EXERCISE INSTRUCTIONS: A verbatim transcription of the listing below is required, without its pictures.

RECORDS TO USE:

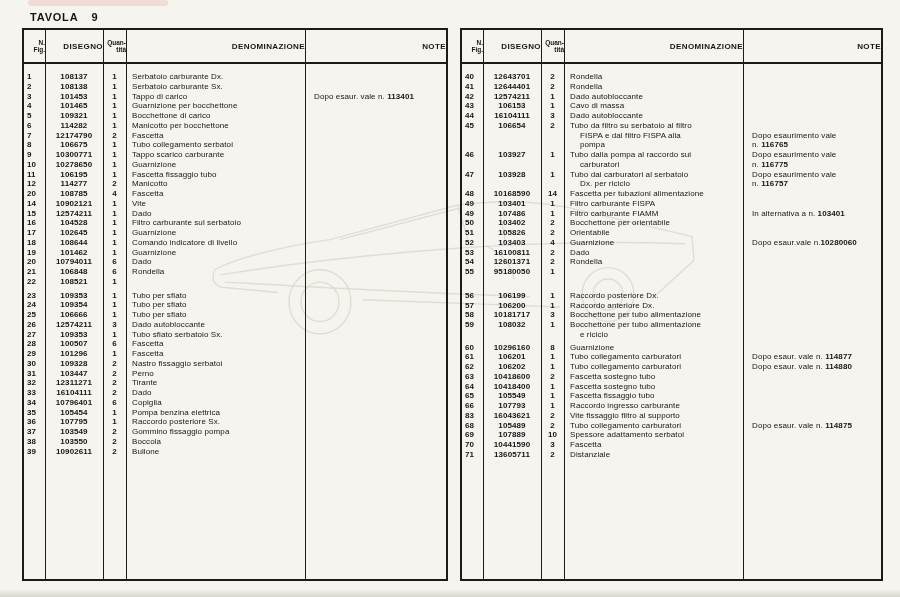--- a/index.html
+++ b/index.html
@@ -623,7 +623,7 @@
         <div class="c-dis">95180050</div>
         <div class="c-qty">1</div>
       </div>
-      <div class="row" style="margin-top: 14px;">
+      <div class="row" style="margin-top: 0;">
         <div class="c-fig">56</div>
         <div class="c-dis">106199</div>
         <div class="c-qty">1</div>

COMPLETED TASK:
--- a/index.html
+++ b/index.html
@@ -623,7 +623,7 @@
         <div class="c-dis">95180050</div>
         <div class="c-qty">1</div>
       </div>
-      <div class="row" style="margin-top: 14px;">
+      <div class="row" style="margin-top: 0;">
         <div class="c-fig">56</div>
         <div class="c-dis">106199</div>
         <div class="c-qty">1</div>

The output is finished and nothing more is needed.